Pieterse’s research group operates at the international forefront of plant and microbe biology and has been supported by several personal grants, including Spinoza Prize (2,5 M€) , ERC Advanced (2,5 M€), and NWO VICI (1,25 M€), and large team-effort grants, such as NWO Gravitation MiCROP (20 M€). In the past 9 years he was listed as a Highly Cited Researcher (top 1%). Twenty-seven of his former PhDs and postdocs currently have leadership positions in academia or industry. Nationally, he is one of the founders of the Netherlands Plant-Ecophenotyping Centre (NPEC) and serves on the boards of the national Graduate School Experimental Plant Sciences and the Utrecht Graduate School of Life Sciences. Internationally, Pieterse is engaged in two Horizon Europe programs, and serves on international advisory boards at research centers in Germany and France. Currently he is one of the coordinators of the Plants and Microbiomes Working Group of the European Plant Science Organization (EPSO), which is aimed at organizing funding and infrastructure in Europe for the science field. Pieterse is an elected member of the Royal Netherlands Academy of Arts and Sciences (KNAW) and the “Koninklijke Hollandsche Maatschappij der Wetenschappen”.
Anne W. Sylvester is the Director of Research at the Marine Biological Laboratory. Her role is to oversee the research enterprise through short and long-term strategic planning. The position includes facilitating the success of resident and visiting research programs and research support services, guiding research partnerships, identifying funding opportunities, and coordinating research efforts that align with the MBL’s scientific vision. Dr. Sylvester previously served as a Program Director at the National Science Foundation in the Directorate of Biological Sciences after a research and teaching career as a Professor at the University of Wyoming where she directed a continuously funded research program in maize development genetics and genomics.

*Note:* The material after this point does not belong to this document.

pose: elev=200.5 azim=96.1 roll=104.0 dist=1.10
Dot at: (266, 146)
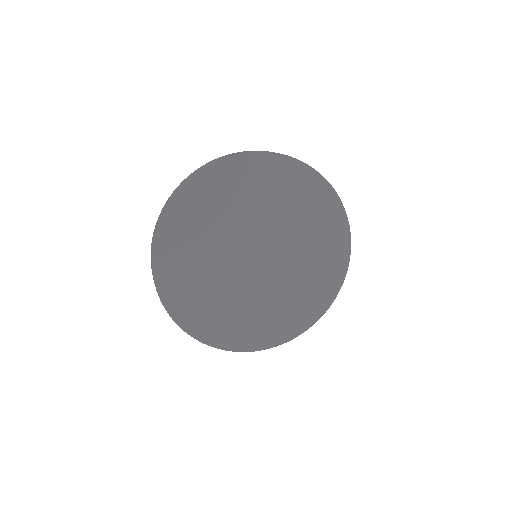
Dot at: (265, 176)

Dr. Sylvester has been active nationally in service to the maize genetics community as a member of the Maize Genome Sequencing Advisory Board, was elected to the Maize Genetics Executive Committee, and has long promoted collaborative research initiatives that develop and distribute genomic resources. Dr. Sylvester was appointed as a Director in the University of Wyoming’s Office of Research to develop a collaborative research and education center. In this role, she contributed to strategic visioning, successful funding and implementation of a new statewide center focused on environmental hydrology and geophysics. Sylvester received her Ph.D. from the University of Washington where she conducted graduate research at the UW Friday Harbor Marine Laboratory. Sylvester received postdoctoral fellowships in plant developmental biology at Stanford University and in maize developmental genetics at the University of California-Berkeley.